__Stated exercise 1__:
In the Murrieta meeting captions, what high school hosted the officials' talk about processing immigrants detained in Texas?
__Stated exercise 2__:
Continue the Murrieta meeting captions from the point where they stop.

__Document section__:
_ _ _ _

People arrive to hear city, county and federal officials speak about a plan to process immigrants detained in Texas at the Murrieta U.S. Border Patrol facility on July 2.
Photo credit: AP Photo/The Press-Enterprise, Terry Pierson
Paul Hathaway, of Murrieta, Calif., holds a U.S. flag as he shouts outside Murrieta Mesa High School in Murrieta, Calif., where city, Riverside County and federal officials spoke about a plan to process immigrants detained in Texas at the Murrieta U.S. Border Patrol facility, Wednesday, July 2, 2014. (AP Photo/The Press-Enterprise, Terry Pierson)
Photo credit: The Associated Press
Attendees cheer as Riverside County Supervisor Jeff Stone speaks during a meeting about a plan to process immigrants detained in Texas at the Murrieta U.S. Border Patrol facility, during a meeting at the Murrieta Mesa High School auditorium Wednesday, July 2, 2014, in Murrieta, Calif. (AP Photo/The Press-Enterprise, Terry Pierson)

_ _ _ _

__Dataset rows__:
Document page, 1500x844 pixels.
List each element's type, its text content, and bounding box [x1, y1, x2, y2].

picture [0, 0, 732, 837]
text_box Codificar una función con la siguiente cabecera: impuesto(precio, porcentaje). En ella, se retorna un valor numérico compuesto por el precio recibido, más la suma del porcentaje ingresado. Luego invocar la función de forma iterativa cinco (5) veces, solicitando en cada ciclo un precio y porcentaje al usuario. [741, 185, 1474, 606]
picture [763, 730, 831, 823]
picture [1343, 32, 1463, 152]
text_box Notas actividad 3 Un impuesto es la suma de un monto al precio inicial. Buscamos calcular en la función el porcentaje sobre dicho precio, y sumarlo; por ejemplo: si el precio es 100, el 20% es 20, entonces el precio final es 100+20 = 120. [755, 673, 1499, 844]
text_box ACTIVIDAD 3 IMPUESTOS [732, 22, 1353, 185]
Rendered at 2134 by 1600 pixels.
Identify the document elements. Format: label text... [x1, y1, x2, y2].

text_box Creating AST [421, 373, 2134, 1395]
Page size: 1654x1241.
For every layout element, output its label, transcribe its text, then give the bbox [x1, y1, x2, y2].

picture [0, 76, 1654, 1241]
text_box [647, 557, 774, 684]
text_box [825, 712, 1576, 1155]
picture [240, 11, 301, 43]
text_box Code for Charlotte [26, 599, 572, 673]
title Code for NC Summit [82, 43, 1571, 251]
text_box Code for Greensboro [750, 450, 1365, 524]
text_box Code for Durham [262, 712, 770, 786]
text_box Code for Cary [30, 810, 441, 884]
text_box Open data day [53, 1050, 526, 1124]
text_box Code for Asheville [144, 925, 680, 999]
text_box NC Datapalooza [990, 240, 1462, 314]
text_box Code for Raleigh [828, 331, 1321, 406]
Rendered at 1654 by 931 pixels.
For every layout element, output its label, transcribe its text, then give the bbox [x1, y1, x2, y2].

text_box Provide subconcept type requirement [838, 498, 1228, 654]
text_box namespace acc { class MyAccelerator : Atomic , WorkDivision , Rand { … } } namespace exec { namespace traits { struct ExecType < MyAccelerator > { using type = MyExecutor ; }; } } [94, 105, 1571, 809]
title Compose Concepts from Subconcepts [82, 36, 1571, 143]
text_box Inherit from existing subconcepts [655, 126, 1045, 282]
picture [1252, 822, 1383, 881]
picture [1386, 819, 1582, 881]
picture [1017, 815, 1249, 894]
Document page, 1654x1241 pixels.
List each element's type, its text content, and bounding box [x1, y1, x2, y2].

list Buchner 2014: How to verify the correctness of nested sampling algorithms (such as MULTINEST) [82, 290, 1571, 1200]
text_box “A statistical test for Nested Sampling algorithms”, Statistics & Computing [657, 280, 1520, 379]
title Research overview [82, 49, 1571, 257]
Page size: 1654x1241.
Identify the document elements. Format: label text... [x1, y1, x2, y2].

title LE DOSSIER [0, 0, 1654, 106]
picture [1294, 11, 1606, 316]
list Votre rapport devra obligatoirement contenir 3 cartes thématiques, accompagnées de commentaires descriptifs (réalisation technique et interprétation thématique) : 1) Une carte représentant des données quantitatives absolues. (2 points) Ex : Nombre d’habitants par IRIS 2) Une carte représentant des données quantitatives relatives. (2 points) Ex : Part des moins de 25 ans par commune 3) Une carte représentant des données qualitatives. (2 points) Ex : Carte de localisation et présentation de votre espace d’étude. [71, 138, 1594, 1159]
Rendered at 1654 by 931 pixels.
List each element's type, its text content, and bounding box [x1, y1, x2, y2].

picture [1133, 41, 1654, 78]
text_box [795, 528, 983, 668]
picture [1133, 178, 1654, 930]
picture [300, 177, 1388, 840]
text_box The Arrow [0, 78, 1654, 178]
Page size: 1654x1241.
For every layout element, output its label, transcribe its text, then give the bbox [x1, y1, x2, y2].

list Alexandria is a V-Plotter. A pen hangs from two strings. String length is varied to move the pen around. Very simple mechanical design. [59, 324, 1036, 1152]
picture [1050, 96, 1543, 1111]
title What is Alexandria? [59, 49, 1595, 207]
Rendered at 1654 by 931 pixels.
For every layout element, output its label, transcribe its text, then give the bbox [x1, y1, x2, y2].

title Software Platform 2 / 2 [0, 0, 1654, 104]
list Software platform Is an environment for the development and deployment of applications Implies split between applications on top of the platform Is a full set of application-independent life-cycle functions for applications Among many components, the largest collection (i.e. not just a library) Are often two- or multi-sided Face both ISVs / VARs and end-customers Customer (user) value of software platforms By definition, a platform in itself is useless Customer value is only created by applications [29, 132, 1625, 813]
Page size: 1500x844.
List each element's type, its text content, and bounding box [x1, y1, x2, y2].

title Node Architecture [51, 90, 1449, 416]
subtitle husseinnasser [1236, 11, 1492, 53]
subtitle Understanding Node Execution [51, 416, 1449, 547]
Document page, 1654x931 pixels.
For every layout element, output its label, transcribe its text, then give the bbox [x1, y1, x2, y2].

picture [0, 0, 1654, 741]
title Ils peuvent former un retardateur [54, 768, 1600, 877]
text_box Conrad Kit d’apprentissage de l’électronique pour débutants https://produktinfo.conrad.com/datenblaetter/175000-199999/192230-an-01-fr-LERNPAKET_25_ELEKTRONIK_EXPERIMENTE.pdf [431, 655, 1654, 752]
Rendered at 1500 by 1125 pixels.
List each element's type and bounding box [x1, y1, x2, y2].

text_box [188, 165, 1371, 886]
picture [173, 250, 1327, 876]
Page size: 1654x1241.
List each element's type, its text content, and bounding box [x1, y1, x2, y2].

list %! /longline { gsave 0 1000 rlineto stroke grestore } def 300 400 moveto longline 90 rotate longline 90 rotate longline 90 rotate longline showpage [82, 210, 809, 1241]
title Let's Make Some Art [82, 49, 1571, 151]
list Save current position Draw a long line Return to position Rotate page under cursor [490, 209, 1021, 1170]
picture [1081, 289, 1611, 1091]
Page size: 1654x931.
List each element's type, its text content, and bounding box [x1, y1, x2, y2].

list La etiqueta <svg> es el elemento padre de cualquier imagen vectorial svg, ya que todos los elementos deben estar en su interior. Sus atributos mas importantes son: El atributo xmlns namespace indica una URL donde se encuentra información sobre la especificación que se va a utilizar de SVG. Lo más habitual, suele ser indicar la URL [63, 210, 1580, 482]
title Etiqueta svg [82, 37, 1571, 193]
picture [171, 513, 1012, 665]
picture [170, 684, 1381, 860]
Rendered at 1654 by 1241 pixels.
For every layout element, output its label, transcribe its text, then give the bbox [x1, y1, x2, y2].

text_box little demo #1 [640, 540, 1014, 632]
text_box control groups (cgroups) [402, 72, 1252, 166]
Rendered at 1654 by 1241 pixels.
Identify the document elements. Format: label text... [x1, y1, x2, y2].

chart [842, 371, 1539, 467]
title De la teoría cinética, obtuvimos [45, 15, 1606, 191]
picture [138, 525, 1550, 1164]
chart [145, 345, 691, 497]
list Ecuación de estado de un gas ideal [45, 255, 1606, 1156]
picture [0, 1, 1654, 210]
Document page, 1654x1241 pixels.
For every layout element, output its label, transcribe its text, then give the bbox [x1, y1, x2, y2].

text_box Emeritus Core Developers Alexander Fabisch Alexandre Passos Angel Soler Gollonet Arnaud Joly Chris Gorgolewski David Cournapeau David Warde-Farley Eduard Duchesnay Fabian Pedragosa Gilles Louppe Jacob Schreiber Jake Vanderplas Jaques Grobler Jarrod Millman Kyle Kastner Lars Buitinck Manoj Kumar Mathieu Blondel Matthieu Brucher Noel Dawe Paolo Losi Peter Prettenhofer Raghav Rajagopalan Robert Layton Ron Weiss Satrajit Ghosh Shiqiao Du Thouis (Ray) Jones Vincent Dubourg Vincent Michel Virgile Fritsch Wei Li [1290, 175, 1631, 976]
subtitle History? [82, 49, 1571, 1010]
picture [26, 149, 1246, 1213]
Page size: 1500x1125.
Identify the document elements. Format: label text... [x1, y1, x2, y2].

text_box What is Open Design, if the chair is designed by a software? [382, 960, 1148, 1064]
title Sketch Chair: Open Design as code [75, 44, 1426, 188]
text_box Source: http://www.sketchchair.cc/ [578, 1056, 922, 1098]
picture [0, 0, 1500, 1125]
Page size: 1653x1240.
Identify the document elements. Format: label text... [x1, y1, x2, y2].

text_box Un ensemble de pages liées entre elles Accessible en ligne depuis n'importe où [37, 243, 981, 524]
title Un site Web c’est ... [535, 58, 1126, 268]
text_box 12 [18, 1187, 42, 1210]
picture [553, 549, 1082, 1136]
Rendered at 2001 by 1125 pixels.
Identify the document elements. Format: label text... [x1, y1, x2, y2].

_ _ _ _

__Exercise result 1__:
Murrieta Mesa High School.

__Exercise result 2__:
Photo credit: The Associated Press
MURRIETA, Calif. (AP) — An overflow crowd in a Southern California community where protesters turned back Homeland Security busloads of immigrants gave a harsh reception to federal officials behind the decision to bring them to Murrieta in the first place.
Local politicians calling for secure borders proved far more popular with the crowd Wednesday night.
"Send them back! Send the back!" the special-meeting crowd chanted, shouting down Chief Border Patrol Agent Paul Beeson after he took responsibility for transferring the Central American children and families to Murrieta from Texas, where the numbers are too much for facilities to handle.
On Tuesday, the buses were rerouted an hour south to San Diego after they were met with flag-waving protesters in Murrieta.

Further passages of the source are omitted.